- Genre(s): Adventure
- Publisher(s): Penguin Software
- Creator(s): Antonio Antiochia
- First release: Transylvania 1982 (Apple II)
- Latest release: Transylvania III - Vanquish the Night 1989

= Transylvania (series) =

1980s video game series

Transylvania was the name of a trilogy of computer games released for several home computers of the 1980s. The games were graphic adventure games created by Antonio Antiochia and produced by Penguin Software/Polarware.

==Transylvania==

The game was published in 1982 for the Apple II, followed by conversions to the Atari 8-bit computers and Commodore 64. It was released for Mac in 1984, then Amiga, Atari ST, and MS-DOS in 1985.

==The Crimson Crown - Further Adventures in Transylvania==

Released in 1985 under the title The Crimson Crown, on the same platforms as its predecessor. The game tasks the player with a quest to defeat a magical vampire with the assistance of Princess Sabrina (who is now a fledgling magician) and the heir to the throne, Prince Erik.

==Transylvania III - Vanquish the Night==

Released in 1989 under the title Transylvania III: Vanquish The Night, this game was released for Apple IIGS and PC. It used VGA graphics (PC version), more complex puzzles and a larger vocabulary.

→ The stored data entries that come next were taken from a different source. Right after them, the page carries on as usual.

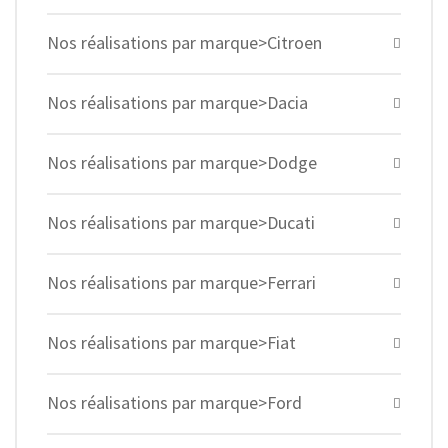
Nos réalisations par marque>Citroen
Nos réalisations par marque>Dacia
Nos réalisations par marque>Dodge
Nos réalisations par marque>Ducati
Nos réalisations par marque>Ferrari
Nos réalisations par marque>Fiat
Nos réalisations par marque>Ford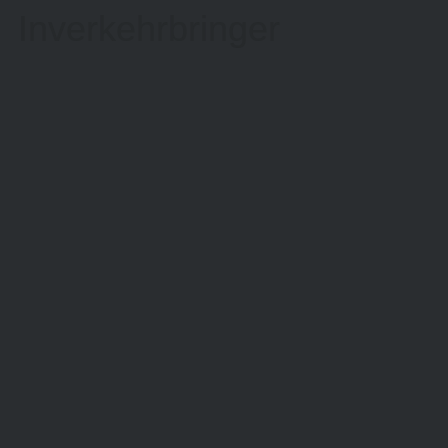
Inverkehrbringer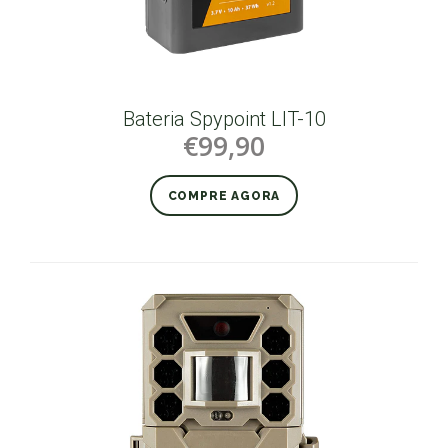
Bateria Spypoint LIT-10
€99,90
COMPRE AGORA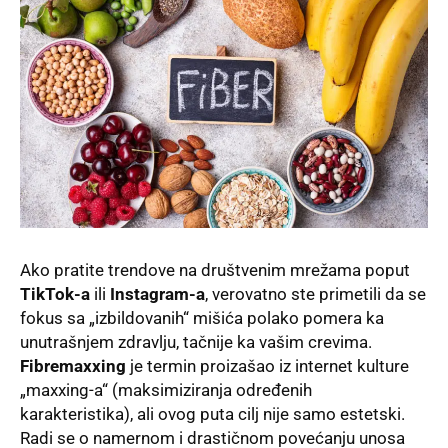
Ako pratite trendove na društvenim mrežama poput
TikTok-a
ili
Instagram-a
, verovatno ste primetili da se
fokus sa „izbildovanih“ mišića polako pomera ka
unutrašnjem zdravlju, tačnije ka vašim crevima.
Fibremaxxing
je termin proizašao iz internet kulture
„maxxing-a“ (maksimiziranja određenih
karakteristika), ali ovog puta cilj nije samo estetski.
Radi se o namernom i drastičnom povećanju unosa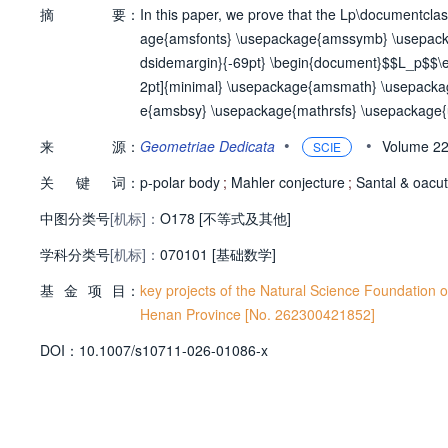
摘
要：
In this paper, we prove that the Lp\documentc
age{amsfonts} \usepackage{amssymb} \usepacka
dsidemargin}{-69pt} \begin{document}$$L_p$$\e
2pt]{minimal} \usepackage{amsmath} \usepack
e{amsbsy} \usepackage{mathrsfs} \usepackage{u
{document} is convex and the volume of the pro
•
•
来
源：
Geometriae Dedicata
Volume 2
SCIE
ckage{wasysym} \usepackage{amsfonts} \usepa
关
键
词：
ge{upgreek} \setlength{\oddsidemargin}{-69pt}
p-polar body
;
Mahler conjecture
;
Santal & oacu
s[12pt]{minimal} \usepackage{amsmath} \usep
中图分类号
[机标]：
O178 [不等式及其他]
age{amsbsy} \usepackage{mathrsfs} \usepackage
学科分类号
[机标]：
nd{document} is 1n-1\documentclass[12pt]{mi
070101 [基础数学]
s} \usepackage{amssymb} \usepackage{amsbsy} 
基
金
项
目：
key projects of the Natural Science Foundation
n}{-69pt} \begin{document}$$\frac{1}{n-1}$$\en
Henan Province [No. 262300421852]
inequalities. Finally, we present the reverse Ro
D
O
I：
10.1007/s10711-026-01086-x
age{amsmath} \usepackage{wasysym} \usepack
e{mathrsfs} \usepackage{upgreek} \setlength{\
es.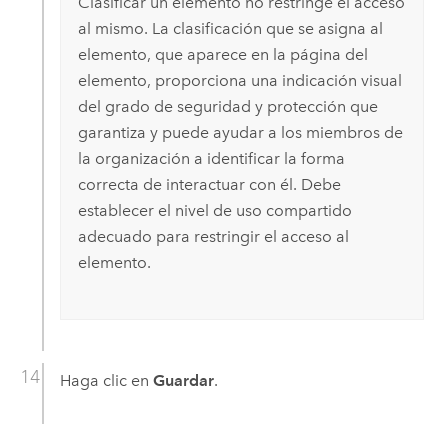
Clasificar un elemento no restringe el acceso
al mismo. La clasificación que se asigna al
elemento, que aparece en la página del
elemento, proporciona una indicación visual
del grado de seguridad y protección que
garantiza y puede ayudar a los miembros de
la organización a identificar la forma
correcta de interactuar con él. Debe
establecer el nivel de uso compartido
adecuado para restringir el acceso al
elemento.
Haga clic en
Guardar
.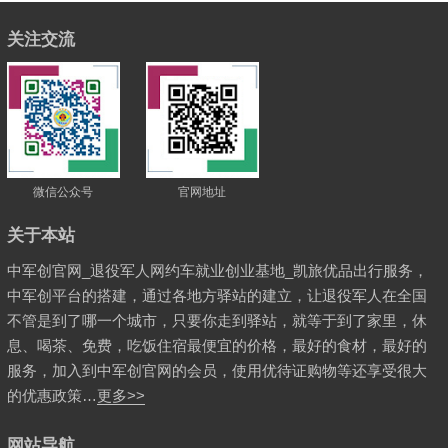
关注交流
微信公众号
官网地址
关于本站
中军创官网_退役军人网约车就业创业基地_凯旅优品出行服务，
中军创平台的搭建，通过各地方驿站的建立，让退役军人在全国
不管是到了哪一个城市，只要你走到驿站，就等于到了家里，休
息、喝茶、免费，吃饭住宿最便宜的价格，最好的食材，最好的
服务，加入到中军创官网的会员，使用优待证购物等还享受很大
的优惠政策…
更多>>
网站导航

The game also had some digital voice and many of the puzzles involved references to ancient mythology. In this game the player had to vanquish an evil king.

== Legacy ==
Many years later, Penguin Software released several of the game series as freeware.

Also after end of official support, an enthusiast reconstructed a source code variant of the game's series engine to port it to modern platforms.